I 25 anni della Protezione civile di Alessandria: «Il tempo è il dono più prezioso»
Nel giorno del venticinquesimo anniversario del Coordinamento territoriale, il presidente Andrea Morchio ringrazia i volontari e riflette sul valore del tempo donato alla comunità e alle emergenze
ALESSANDRIA – Sono trascorsi 25 anni dalla nascita del Coordinamento Territoriale di Protezione Civile di Alessandria. Era il 9 luglio 2001 quando venne firmato l’atto costitutivo dell’organizzazione, oggi punto di riferimento per la gestione delle emergenze in tutta la provincia. Per celebrare l’anniversario, il presidente Andrea Morchio ha affidato a una lunga riflessione il ringraziamento ai volontari che in questi anni hanno dedicato tempo, competenze e disponibilità al servizio della collettività.

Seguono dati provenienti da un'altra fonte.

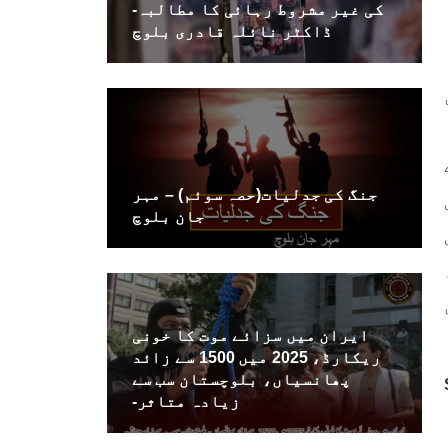
کی غیر مشروط رہائی کا مطالبہ-
ڈاکٹر نائلہ قادری بلوچ
جنگ کی جدلیات(حصہ سوئم) – مہر
جان بلوچ
ایران میں سزائے موت کا خونی
ریکارڈ، 2025 میں 1500 سے زائد
پھانسیاں، بلوچستان سب سے
زیادہ متاثر-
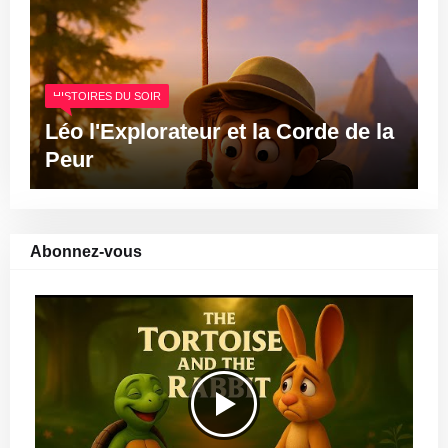
HISTOIRES DU SOIR
Léo l'Explorateur et la Corde de la
Peur
Abonnez-vous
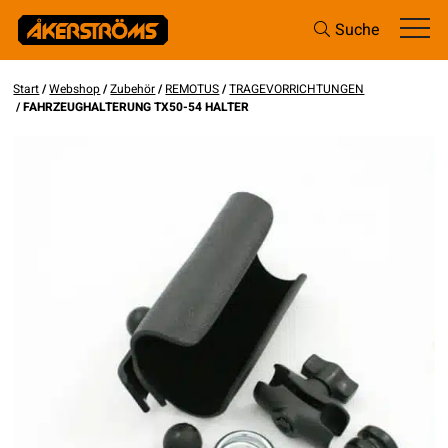
Suche
Start
/
Webshop
/
Zubehör
/
REMOTUS
/
TRAGEVORRICHTUNGEN
/ FAHRZEUGHALTERUNG TX50-54 HALTER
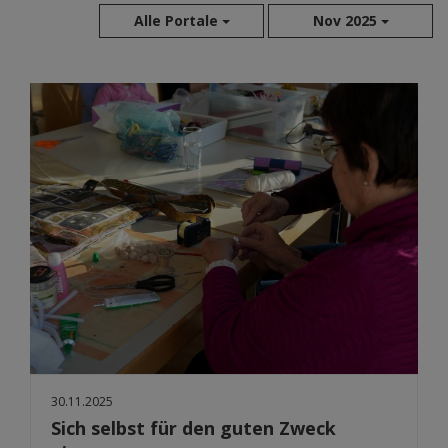
Alle Portale
Nov 2025
Aug 2026
Jul 2026
Jun 2026
Mai 2026
Apr 2026
Mär 2026
Feb 2026
Jan 2026
Dez 2025
Nov 2025
Okt 2025
Sep 2025
30.11.2025
Sich selbst für den guten Zweck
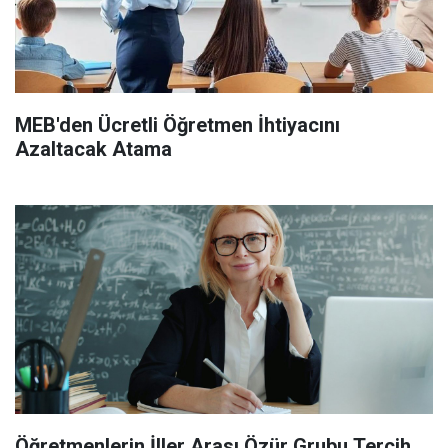
MEB'den Ücretli Öğretmen İhtiyacını
Azaltacak Atama
Öğretmenlerin İller Arası Özür Grubu Tercih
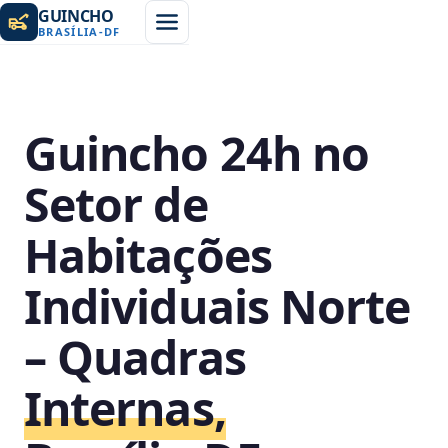
GUINCHO
BRASÍLIA
-
DF
Guincho 24h no
Setor de
Habitações
Individuais Norte
– Quadras
Internas,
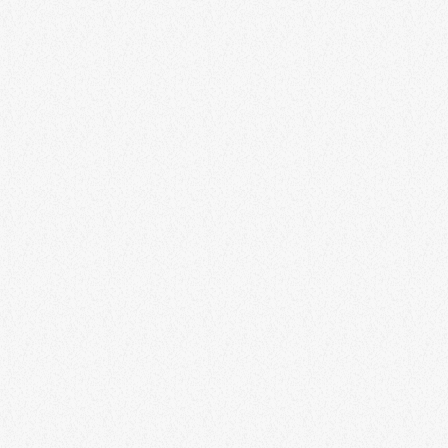
EIFEL
Nürburg hört Eifelradio auf 87,7
Halbstündliche Wetter- und Verkehrsmeldungen und stündliche
Nachrichten von 6 bis 20 Uhr. Hören, was los ist.
today
31. JULI 2025
344
10
6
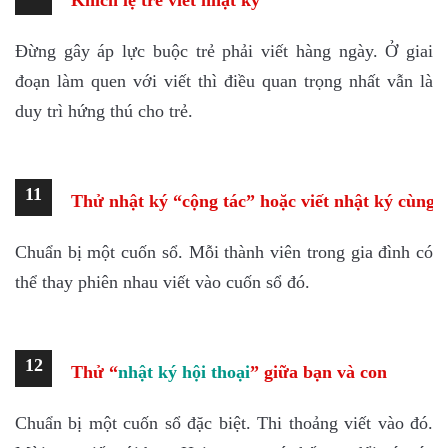
Khích lệ trẻ viết nhật ký
Đừng gây áp lực buộc trẻ phải viết hàng ngày. Ở giai
đoạn làm quen với viết thì điều quan trọng nhất vẫn là
duy trì hứng thú cho trẻ.
11
Thử nhật ký “cộng tác” hoặc viết nhật ký cùng c
Chuẩn bị một cuốn sổ. Mỗi thành viên trong gia đình có
thể thay phiên nhau viết vào cuốn sổ đó.
12
Thử “
nhật ký hộ
i thoại
” giữa bạn và con
Chuẩn bị một cuốn sổ đặc biệt. Thi thoảng viết vào đó.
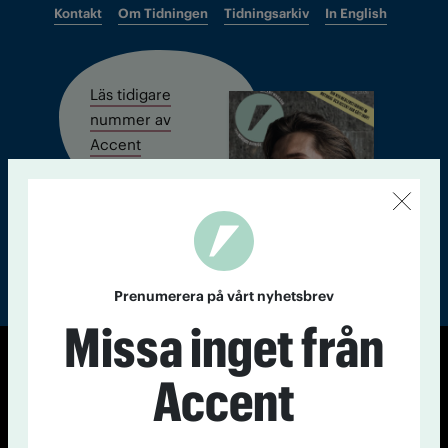
Kontakt
Om Tidningen
Tidningsarkiv
In English
Läs tidigare
nummer av
Accent
Prenumerera på vårt nyhetsbrev
Missa inget från
© Tidningen Accent 2026
Accent
Cookiepolicy
Personuppgiftspolicy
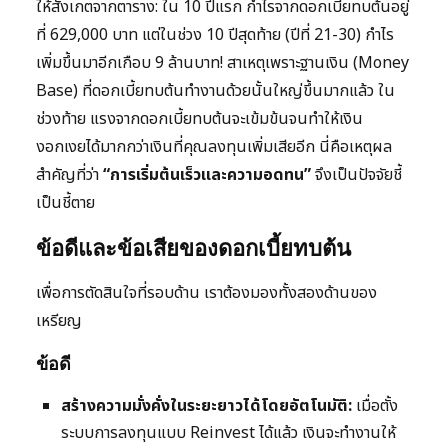
ให้สังเกตจากตาราง: ใน 10 ปีแรก กำไรจากดอกเบี้ยทบต้นอยู่
ที่ 629,000 บาท แต่ในช่วง 10 ปีสุดท้าย (ปีที่ 21-30) กำไร
เพิ่มขึ้นมาอีกเกือบ 9 ล้านบาท! สาเหตุเพราะฐานเงิน (Money
Base) ที่ดอกเบี้ยทบต้นทำงานด้วยนั้นใหญ่ขึ้นมากแล้ว ใน
ช่วงท้าย แรงจากดอกเบี้ยทบต้นจะเข้มข้นจนทำให้เงิน
งอกเงยได้มากกว่าเงินที่คุณลงทุนเพิ่มเสียอีก นี่คือเหตุผล
สำคัญที่ว่า
“การเริ่มต้นเร็วและความอดทน”
จึงเป็นปัจจัยชี้
เป็นชี้ตาย
ข้อดีและข้อเสียของดอกเบี้ยทบต้น
เพื่อการตัดสินใจที่รอบด้าน เราต้องมองทั้งสองด้านของ
เหรียญ
ข้อดี
สร้างความมั่งคั่งในระยะยาวได้โดยอัตโนมัติ:
เมื่อตั้ง
ระบบการลงทุนแบบ Reinvest ได้แล้ว เงินจะทำงานให้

Al centro del messaggio c’è il valore del tempo, definito «la più grande risorsa che possiamo donare». Secondo Morchio, il volontariato nasce da una scelta precisa: mettere a disposizione ore della propria vita per aiutare gli altri, spesso rinunciando al riposo, agli affetti o al tempo libero.

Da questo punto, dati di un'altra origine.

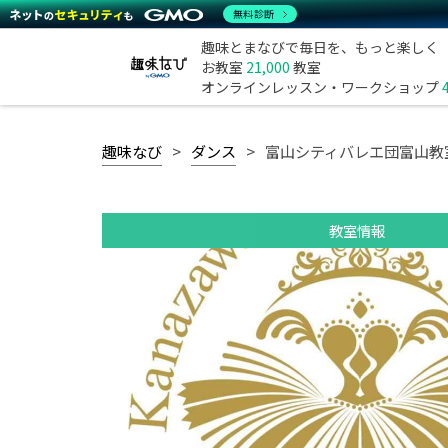
無料診断
趣味とまなびで毎日を、もっと楽しく
お教室
21,000
教室
オンラインレッスン・ワークショップ
趣味なび
ダンス
富山シティバレエ団富山教
教室情報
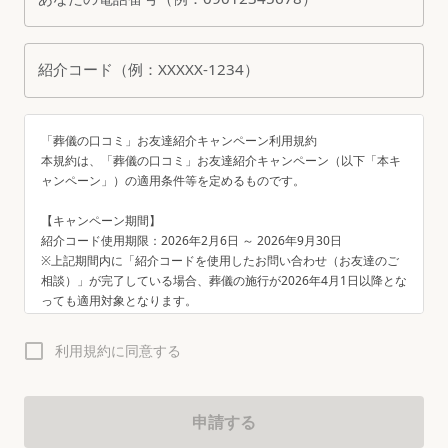
紹介コード（例：XXXXX-1234）
「葬儀の口コミ」お友達紹介キャンペーン利用規約

本規約は、「葬儀の口コミ」お友達紹介キャンペーン（以下「本キ
ャンペーン」）の適用条件等を定めるものです。

【キャンペーン期間】

紹介コード使用期限：2026年2月6日 ～ 2026年9月30日

※上記期間内に「紹介コードを使用したお問い合わせ（お友達のご
相談）」が完了している場合、葬儀の施行が2026年4月1日以降とな
っても適用対象となります。

（ただし、2026年9月30日までに対象葬儀社にて施行された場合に
限ります）

利用規約に同意する
【プレゼント内容】

紹介元様・お友達の双方へ、それぞれAmazonギフト券2,000円分

申請する
【適用条件】
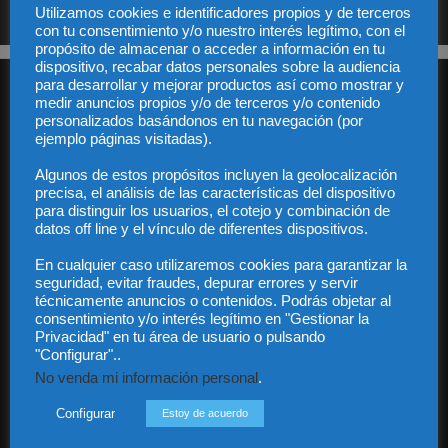
Utilizamos cookies e identificadores propios y de terceros
con tu consentimiento y/o nuestro interés legítimo, con el
propósito de almacenar o acceder a información en tu
dispositivo, recabar datos personales sobre la audiencia
para desarrollar y mejorar productos así como mostrar y
medir anuncios propios y/o de terceros y/o contenido
personalizados basándonos en tu navegación (por
ejemplo páginas visitadas).
Algunos de estos propósitos incluyen la geolocalización
Audiencia y Publicidad
precisa, el análisis de las características del dispositivo
para distinguir los usuarios, el cotejo y combinación de
Quiénes somos
datos off line y el vínculo de diferentes dispositivos.
Legal
Privacidad
En cualquier caso utilizaremos cookies para garantizar la
Contacto
seguridad, evitar fraudes, depurar errores y servir
Guía Colaboradores
técnicamente anuncios o contenidos. Podrás objetar al
consentimiento y/o interés legítimo en "Gestionar la
Privacidad" en tu área de usuario o pulsando
"Configurar"..
Contáctanos:
info@diariojuridico.com
No venda mi información personal
.
Configurar
Estoy de acuerdo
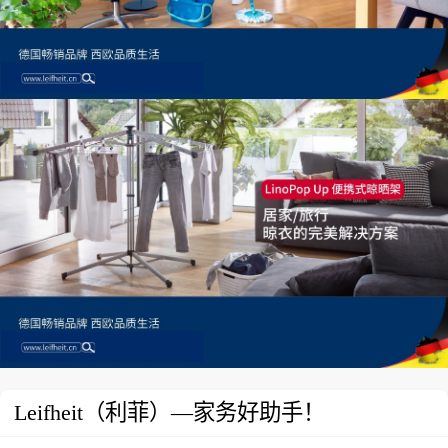
Leifheit（利菲）—家务好助手！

Un patrimonio costruito sul volontariato
Nel ripercorrere il cammino del Coordinamento, il presidente ricorda il lavoro svolto durante le emergenze locali, gli interventi in occasione di alluvioni e allerte meteo. Ma anche le missioni con la Colonna Mobile Regionale del Piemonte, impegnata in terremoti, calamità naturali e grandi emergenze nazionali.
Un ruolo importante è attribuito anche alla formazione continua, alle esercitazioni e alla collaborazione con il Coordinamento Regionale del Volontariato di Protezione Civile del Piemonte. Tutti elementi che hanno contribuito a costruire un sistema organizzato e operativo.

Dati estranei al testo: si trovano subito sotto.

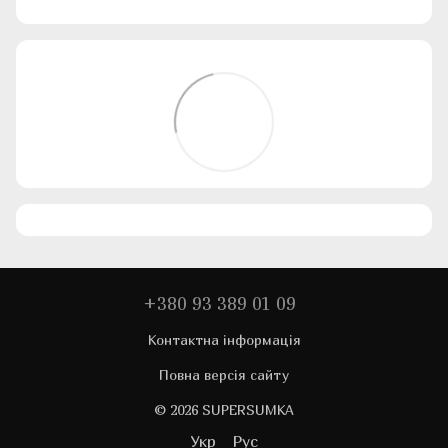
+380 93 389 01 09
Контактна інформація
Повна версія сайту
© 2026 SUPERSUMKA
Укр
Рус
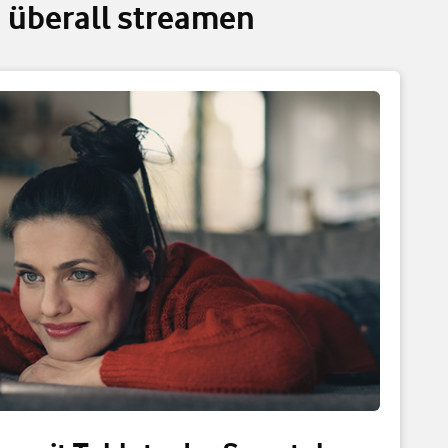
 überall streamen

Il ringraziamento ai volontari
Nel suo messaggio Morchio sottolinea come ogni intervento rappresenti un gesto concreto di solidarietà verso la comunità. «Quando un volontario decide di partire per un’emergenza – evidenzia – trasmette un messaggio semplice: la sicurezza e la dignità degli altri diventano una priorità».
Il presidente conclude rivolgendo un ringraziamento a tutti coloro che hanno contribuito alla crescita del Coordinamento in questi venticinque anni, dai fondatori ai nuovi volontari. Ricordando che il tempo donato resta impresso nelle persone aiutate e nelle comunità che hanno beneficiato dell’impegno della Protezione Civile.